----- Passage

Hearing Health Care: Prioritizing People Over Profits

I have been in the hearing industry most of my life — you could say it raised me. From my earliest memories as a child, to 1994 when I started at Starkey Hearing Technologies, and through today, the importance of hearing health is ingrained in me and continues to shape my decisions.

As technology, generational expectations and distribution channels evolve, the hearing industry continues to change along with them. Today, innovative technology is a large piece of the hearing health puzzle, making hearing aid options more abundant than ever. Gone are the days of bulky hearing aids.

Because each ear is designed differently and is as unique as a fingerprint, hearing aids need to be designed to fit many complex components. With recent advanced technologies, including artificial intelligence and integrated sensors, a hearing aid can now be so advanced that it will assist someone in daily life, without them even realizing it.

Because of this innovative technology, improved sound quality and access to highly trained hearing professionals, people are now proudly wearing their hearing aids. In fact, 93 percent of people properly fit by a hearing professional are satisfied with their hearing aids.

But the best-quality care does not solely come from sophisticated technology. In fact, it starts with the trained hearing professionals who work directly with patients and consumers.

With this ever-advancing industry, we must continue to prioritize proper education for patients and consumers to ensure that they receive the best-quality care for the best quality of life. With the insurgence of new products in the industry, there are options everywhere, and there are even many hearing tests available online.

If a patient’s priority is cost-savings, there are plenty of options; however, with affordability usually comes a sacrifice of trust, quality or service — or all three. A trained professional and quality product is the most reliable method to getting accurate, long-lasting results. 

With all of these changes, it begs the question: What’s next for our industry? In 2017, a bill touting “affordable and accessible hearing aids” was passed to allow over-the-counter hearing aids to come to market. The bill is now working its way through the Food and Drug Administration rulemaking process and will likely be ready sometime in 2020.

From my involvement with Capitol Hill and government agencies, I have come to learn that most companies, agencies, political offices, staff and the general public are not properly informed about the hearing health care model and process. Low-cost, cheaply made hearing aids have been around for decades in catalog sales, large retailers and online, but these products are not the answer for many patients.

For the safety of the patient, we should not lower our standards of quality to confuse and anger people looking for hearing help — all in the name of revenue. When profit is prioritized over people, no one wins and, more importantly, few people are actually helped.

OTC hearing aids may be a step in the right direction, and I know that they provide some patients in need with some ease to their struggles. That being said, we should be educating people not only on low-cost solutions but on the overall health benefit to proper hearing screening, personalized fitting and the service and care that come with every hearing aid fit by a professional. Impersonal products only further disadvantage an already disadvantaged population.

With aging individuals particularly struggling with hearing loss, they deserve quality attention and continued care. Many outside analysts, health experts and even some large consumer electronic companies look at the hearing aid industry and read about the low penetration rate of people with hearing loss not buying hearing aids. Immediately, they assume this industry is not maximizing the potential.

----------

## [What you will do]
1. In the piece on hearing health care, swap "cost-savings" for "low cost" and give the passage between "With this ever-advancing" and "accurate, long-lasting results.", inclusive.
2. Answer these from the piece on hearing health care:
(a) In what year did the writer start at Starkey Hearing Technologies?
(b) What percent of people properly fit by a hearing professional are satisfied with their hearing aids?
(c) In what year was the bill allowing over-the-counter hearing aids passed?

----- Information

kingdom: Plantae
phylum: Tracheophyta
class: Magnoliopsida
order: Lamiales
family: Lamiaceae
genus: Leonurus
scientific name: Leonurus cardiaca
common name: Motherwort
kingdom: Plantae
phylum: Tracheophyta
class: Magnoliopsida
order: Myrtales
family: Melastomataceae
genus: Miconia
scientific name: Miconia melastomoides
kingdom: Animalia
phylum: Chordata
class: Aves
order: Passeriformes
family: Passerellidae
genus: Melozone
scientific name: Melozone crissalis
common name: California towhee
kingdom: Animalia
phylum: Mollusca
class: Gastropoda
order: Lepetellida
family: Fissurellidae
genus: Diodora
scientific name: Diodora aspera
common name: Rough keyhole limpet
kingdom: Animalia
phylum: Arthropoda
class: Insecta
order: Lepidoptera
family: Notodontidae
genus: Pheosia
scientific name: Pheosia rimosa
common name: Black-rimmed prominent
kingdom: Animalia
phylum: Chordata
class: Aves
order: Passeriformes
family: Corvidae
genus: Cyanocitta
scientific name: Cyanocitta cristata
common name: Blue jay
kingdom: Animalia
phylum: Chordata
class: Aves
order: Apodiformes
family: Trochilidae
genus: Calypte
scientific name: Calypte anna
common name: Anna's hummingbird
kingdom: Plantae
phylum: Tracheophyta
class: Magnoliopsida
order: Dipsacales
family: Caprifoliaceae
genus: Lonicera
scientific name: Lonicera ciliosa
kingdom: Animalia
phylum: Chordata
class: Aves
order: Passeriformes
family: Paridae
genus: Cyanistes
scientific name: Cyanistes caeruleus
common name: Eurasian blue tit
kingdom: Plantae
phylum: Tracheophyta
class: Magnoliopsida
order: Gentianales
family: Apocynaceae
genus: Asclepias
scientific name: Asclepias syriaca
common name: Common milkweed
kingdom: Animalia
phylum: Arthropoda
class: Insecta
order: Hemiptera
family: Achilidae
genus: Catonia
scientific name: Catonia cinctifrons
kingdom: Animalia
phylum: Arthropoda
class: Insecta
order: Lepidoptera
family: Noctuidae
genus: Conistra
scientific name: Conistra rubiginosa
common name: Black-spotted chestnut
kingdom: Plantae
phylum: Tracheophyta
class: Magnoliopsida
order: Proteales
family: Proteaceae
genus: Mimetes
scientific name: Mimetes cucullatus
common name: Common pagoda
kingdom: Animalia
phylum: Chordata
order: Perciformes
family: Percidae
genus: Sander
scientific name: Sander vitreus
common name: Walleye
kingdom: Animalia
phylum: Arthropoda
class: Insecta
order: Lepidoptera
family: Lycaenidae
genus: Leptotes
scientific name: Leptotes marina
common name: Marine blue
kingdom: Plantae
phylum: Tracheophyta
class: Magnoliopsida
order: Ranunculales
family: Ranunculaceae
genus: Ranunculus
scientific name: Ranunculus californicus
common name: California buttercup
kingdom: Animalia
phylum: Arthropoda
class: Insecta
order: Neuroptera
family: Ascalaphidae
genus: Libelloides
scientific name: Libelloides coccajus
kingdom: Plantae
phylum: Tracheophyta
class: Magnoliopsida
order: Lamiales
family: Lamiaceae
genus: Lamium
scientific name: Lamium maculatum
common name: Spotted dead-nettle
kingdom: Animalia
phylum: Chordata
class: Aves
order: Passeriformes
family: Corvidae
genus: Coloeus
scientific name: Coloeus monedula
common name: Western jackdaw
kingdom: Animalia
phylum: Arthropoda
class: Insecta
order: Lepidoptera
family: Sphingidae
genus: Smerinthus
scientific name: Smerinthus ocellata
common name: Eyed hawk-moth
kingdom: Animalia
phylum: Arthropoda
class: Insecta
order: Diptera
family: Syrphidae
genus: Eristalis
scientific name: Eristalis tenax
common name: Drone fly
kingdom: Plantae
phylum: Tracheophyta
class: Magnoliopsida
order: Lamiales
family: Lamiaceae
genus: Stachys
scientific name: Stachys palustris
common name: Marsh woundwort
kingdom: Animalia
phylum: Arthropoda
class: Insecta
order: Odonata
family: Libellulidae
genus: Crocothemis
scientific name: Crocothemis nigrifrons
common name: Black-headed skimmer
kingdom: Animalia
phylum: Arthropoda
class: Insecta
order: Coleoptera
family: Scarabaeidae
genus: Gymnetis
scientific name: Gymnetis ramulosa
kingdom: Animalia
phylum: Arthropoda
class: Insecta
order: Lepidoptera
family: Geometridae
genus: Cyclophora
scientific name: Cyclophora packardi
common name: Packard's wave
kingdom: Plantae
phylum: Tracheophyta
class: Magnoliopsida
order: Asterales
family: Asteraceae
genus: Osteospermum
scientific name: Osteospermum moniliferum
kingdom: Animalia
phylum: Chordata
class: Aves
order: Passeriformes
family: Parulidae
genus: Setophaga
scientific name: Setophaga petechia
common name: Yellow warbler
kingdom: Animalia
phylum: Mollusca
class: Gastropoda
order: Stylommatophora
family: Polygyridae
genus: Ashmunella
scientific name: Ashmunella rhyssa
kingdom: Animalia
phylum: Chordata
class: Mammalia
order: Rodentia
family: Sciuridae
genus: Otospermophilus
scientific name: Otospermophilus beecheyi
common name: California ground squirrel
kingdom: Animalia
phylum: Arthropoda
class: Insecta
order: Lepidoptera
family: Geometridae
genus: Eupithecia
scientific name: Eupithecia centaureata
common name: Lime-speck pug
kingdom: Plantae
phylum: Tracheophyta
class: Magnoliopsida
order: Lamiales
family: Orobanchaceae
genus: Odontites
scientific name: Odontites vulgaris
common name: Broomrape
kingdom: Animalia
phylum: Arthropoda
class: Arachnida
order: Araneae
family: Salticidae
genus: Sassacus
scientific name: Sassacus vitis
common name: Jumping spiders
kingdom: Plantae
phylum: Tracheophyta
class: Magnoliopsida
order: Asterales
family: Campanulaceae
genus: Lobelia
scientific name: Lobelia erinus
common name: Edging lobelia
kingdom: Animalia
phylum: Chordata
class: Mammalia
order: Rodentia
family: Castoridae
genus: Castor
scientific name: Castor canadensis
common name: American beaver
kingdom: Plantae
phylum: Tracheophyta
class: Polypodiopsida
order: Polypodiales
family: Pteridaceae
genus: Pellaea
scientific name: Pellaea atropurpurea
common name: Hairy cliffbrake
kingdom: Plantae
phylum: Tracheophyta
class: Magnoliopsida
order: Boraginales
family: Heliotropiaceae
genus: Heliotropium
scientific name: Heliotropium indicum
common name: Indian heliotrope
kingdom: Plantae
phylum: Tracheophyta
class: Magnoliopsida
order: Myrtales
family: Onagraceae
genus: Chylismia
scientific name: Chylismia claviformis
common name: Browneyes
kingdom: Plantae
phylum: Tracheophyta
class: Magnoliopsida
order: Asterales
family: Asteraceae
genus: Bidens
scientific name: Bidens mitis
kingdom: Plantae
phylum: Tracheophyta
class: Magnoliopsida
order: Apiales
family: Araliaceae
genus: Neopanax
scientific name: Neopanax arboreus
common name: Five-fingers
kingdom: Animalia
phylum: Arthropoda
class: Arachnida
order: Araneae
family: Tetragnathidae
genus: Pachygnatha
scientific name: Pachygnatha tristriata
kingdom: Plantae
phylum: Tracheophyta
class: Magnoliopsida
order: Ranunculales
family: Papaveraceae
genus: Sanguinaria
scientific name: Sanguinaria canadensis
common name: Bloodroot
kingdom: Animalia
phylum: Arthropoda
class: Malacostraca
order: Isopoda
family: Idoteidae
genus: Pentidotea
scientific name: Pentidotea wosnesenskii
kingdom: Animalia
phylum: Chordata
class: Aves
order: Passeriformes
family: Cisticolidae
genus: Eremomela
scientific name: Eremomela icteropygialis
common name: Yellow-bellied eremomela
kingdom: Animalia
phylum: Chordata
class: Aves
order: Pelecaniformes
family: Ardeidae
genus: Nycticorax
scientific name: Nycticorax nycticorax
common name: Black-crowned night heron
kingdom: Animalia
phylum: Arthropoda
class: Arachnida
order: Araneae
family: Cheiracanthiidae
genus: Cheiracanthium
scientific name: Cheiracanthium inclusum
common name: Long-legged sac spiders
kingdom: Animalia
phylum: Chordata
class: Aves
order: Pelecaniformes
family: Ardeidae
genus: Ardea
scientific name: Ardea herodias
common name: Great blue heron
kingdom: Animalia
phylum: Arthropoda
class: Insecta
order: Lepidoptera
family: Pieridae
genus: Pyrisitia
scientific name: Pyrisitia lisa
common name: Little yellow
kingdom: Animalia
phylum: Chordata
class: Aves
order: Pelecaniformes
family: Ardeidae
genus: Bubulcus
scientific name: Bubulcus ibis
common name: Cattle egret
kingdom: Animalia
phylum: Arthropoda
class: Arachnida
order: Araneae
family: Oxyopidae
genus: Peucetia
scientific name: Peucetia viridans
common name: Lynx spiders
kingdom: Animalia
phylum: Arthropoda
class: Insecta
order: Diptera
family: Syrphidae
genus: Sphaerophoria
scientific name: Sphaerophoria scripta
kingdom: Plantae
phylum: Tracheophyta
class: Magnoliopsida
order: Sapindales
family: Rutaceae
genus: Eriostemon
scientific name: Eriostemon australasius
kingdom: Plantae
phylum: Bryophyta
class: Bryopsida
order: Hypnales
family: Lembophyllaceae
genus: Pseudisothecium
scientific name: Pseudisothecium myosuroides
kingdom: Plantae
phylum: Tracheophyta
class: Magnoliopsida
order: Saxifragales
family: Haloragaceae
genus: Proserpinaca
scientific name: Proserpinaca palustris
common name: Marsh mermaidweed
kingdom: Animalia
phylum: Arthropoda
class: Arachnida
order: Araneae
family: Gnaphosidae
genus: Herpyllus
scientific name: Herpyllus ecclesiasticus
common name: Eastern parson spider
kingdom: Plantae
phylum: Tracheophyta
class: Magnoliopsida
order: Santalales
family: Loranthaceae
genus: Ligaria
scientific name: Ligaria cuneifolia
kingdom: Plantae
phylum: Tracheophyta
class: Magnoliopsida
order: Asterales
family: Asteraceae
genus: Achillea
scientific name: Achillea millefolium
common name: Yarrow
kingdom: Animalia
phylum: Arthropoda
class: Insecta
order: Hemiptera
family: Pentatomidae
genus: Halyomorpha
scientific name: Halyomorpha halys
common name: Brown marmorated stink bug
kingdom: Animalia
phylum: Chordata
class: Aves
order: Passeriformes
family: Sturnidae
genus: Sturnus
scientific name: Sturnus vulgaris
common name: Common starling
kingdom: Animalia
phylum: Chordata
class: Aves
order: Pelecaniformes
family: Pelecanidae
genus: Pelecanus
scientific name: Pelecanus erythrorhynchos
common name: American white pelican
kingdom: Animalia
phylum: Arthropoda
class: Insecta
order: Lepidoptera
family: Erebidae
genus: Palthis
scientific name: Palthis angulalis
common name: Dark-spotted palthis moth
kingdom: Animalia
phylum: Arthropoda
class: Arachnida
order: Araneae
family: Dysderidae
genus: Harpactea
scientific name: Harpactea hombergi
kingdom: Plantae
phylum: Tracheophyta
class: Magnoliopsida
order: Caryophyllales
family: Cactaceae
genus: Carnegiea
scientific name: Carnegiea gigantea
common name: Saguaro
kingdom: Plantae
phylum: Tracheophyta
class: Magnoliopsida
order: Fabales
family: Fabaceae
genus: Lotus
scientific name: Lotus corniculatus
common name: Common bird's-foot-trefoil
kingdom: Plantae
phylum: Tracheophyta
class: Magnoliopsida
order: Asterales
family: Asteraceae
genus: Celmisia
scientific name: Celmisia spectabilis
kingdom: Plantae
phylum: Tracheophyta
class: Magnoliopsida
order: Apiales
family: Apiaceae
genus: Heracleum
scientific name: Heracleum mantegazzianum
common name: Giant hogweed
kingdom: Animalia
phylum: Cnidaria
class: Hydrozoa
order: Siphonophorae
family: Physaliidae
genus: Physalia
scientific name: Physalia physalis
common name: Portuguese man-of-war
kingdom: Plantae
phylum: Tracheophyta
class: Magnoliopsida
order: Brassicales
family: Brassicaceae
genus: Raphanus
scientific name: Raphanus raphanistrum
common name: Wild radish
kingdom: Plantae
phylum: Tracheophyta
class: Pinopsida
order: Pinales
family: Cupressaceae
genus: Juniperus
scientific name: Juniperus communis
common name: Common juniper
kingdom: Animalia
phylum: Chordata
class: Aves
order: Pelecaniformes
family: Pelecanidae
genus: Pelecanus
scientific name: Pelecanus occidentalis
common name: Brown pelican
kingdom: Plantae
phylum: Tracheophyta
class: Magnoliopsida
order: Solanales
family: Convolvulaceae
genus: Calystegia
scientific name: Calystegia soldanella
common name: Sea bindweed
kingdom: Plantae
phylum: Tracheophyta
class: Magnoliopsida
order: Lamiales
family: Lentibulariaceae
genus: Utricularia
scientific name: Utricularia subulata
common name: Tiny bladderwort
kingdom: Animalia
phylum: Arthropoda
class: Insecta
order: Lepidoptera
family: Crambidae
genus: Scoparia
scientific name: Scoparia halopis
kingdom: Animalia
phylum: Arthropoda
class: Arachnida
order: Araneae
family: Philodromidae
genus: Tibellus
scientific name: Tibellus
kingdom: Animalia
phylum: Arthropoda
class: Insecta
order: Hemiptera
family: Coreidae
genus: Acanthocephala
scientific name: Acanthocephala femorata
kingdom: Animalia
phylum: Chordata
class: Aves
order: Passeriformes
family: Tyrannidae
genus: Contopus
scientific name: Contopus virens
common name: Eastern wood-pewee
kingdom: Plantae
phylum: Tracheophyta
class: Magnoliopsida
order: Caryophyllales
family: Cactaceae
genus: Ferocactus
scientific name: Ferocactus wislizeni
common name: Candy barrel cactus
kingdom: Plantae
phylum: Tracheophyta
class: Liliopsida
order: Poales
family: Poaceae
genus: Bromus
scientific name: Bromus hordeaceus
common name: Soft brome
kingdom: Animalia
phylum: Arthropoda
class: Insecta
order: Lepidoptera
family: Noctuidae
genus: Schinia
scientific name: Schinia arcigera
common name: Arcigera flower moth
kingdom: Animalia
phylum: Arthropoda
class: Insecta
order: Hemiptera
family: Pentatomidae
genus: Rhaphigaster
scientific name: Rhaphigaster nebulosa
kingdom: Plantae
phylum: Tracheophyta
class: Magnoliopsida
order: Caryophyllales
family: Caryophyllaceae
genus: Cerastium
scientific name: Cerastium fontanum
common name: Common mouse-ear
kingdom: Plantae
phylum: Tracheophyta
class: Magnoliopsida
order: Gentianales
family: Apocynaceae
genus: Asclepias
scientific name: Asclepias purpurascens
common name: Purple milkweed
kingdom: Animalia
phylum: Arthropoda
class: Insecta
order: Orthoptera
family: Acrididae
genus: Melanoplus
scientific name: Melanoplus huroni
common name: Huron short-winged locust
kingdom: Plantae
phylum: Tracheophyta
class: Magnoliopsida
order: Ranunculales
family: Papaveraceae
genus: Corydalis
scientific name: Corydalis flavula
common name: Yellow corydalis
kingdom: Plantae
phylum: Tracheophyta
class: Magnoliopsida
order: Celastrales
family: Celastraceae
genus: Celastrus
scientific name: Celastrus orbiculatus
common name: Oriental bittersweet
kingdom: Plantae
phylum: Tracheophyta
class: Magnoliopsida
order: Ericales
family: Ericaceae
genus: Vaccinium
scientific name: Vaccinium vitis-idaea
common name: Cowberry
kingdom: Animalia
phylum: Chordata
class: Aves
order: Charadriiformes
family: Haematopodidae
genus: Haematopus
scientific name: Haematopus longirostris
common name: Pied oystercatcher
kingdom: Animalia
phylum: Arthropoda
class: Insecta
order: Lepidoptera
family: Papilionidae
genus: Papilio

----------

## [Answers for the tasks]
1.
With this ever-advancing industry, we must continue to prioritize proper education for patients and consumers to ensure that they receive the best-quality care for the best quality of life. With the insurgence of new products in the industry, there are options everywhere, and there are even many hearing tests available online.

If a patient’s priority is low cost, there are plenty of options; however, with affordability usually comes a sacrifice of trust, quality or service — or all three. A trained professional and quality product is the most reliable method to getting accurate, long-lasting results.

2.
(a) 1994
(b) 93 percent
(c) 2017